La vague mérite le détour.
Ce qui est fascinant, c'est la rapidité avec laquelle les jeunes se plient aux régles, d'abord par jeu. Puis le jeu devient amusant, les contraintes s'estompent au fur et à mesure que les régles sont appliquées.
La mise en scène, très efficace, avec un ton assez docu en caméra portée, nous entraîne nous aussi dans la dérive de ce mouvement.
En effet, il y a des bénéfices à l'autorité, la discipline, l'uniforme, le symbole, le leader charismatique.
La déviance est pourtant redoutable : L'autoritarisme, la contrainte, l'uniformité, l'icone, le dictateur.
Tout cela se met en place avec une simplicité enfantine.

Naturellement, le mouvement connait des opposants, mais que sont-ils ? ils ne font pas partie du groupe, comment leur parole pourrait-elle avoir une once d'intérêt ? comment pourraient-ils détenir la vérité ? L'Histoire est en marche, ce qui veulent peuvent prendre le train, les retardataires risquent de ne pas avoir de seconde chance.
C'est comme une ruche. L'identité de l'individu, c'est l'identité de la ruche.

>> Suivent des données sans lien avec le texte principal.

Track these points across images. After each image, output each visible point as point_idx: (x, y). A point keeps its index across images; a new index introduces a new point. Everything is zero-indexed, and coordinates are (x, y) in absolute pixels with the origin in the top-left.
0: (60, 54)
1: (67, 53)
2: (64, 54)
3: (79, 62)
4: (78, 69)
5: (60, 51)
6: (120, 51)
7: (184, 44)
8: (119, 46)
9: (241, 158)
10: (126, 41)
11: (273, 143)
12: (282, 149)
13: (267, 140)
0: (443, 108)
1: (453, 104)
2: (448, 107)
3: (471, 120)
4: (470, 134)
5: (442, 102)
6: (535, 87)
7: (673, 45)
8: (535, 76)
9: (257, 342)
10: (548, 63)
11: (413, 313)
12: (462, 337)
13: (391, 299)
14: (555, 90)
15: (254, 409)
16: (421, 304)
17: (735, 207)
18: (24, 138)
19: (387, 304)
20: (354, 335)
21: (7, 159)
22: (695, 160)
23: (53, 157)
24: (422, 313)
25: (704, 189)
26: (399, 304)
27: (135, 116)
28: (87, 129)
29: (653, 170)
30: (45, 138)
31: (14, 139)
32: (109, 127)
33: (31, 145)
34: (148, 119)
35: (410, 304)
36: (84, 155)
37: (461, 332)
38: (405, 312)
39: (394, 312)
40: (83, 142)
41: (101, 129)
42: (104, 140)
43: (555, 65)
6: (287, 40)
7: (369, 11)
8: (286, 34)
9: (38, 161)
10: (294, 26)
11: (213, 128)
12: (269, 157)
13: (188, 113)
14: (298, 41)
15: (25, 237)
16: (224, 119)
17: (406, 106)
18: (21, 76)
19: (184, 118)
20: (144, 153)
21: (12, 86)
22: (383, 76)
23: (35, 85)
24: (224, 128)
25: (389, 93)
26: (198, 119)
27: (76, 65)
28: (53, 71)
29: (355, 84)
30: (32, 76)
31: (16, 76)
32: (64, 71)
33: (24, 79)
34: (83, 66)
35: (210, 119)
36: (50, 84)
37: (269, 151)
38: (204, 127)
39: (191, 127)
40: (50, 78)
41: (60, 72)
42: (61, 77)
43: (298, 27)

D'ailleurs, comment ne psa adhérer ? Des jeunes normaux, qui se reconnaissent dans un idéal de vie, qui aiment s'amuser, n'est-ce pas ainsi que fonctionne toute société ? Le principe est alléchant, l'uniforme simple et décontracté, le logo sympa, le salut cohérent, les membres drainent une énergie vitale.
Vraiment, la frontière entre la communauté et le totalitarisme est mince, chaque jour nous en éprouvons la limite, chaque jour nous légitimons dans nos propres vies des actes qui, à une plus grande échelle, nous horrifieraient pûrement et simplement.
Du film en lui-même, que dire ?
La réalisation est brillante, ce côté caméra portée n'entrave pas la lisibilité des actions, les acteurs sont formidables, les jeunes comme les moins jeunes. La lumière pseudo-réaliste fonctionne à merveille, le son puissant et dynamique. Le montage laisse aux personnages le temps d'exister mais entraîne implacablement vers le dénouement. Une brillante adaptation d'un fait divers, loin des prétentions esthético-pompeuses d'un Gus van Sant, ce thriller social...
Ajout de note : Il est interessant de noter que le fait divers d'origine, qui a inspiré un livre, puis ce film, n'a pas eu lieu en Allemagne. Certaines mauvaises langues auraient pu prétendre qu'ils ont ça dans le sang, qu'on ne se refait pas, que c'est leur côté germanique.
Cette expérience a été menée aux Etats-Unis, en 1967, au début de la guerre de VietNam, à une époque où les jeunes tentaient de s'émanciper des règles jugées trop rigides de leurs aînés
Ce qui est encore plus impressionnant, c'est qu'en trois jours seulement le mouvement a pris forme et initiait ses premières dérives. En une petite semaine, certains élèves auraient donné leur vie pour la "cause" et manifestaient les premières ébauches d'une "corruption politisante" et une dévotion totale à leur leader /professeur, qui aurait pu exiger d'eux le meilleur comme le pire.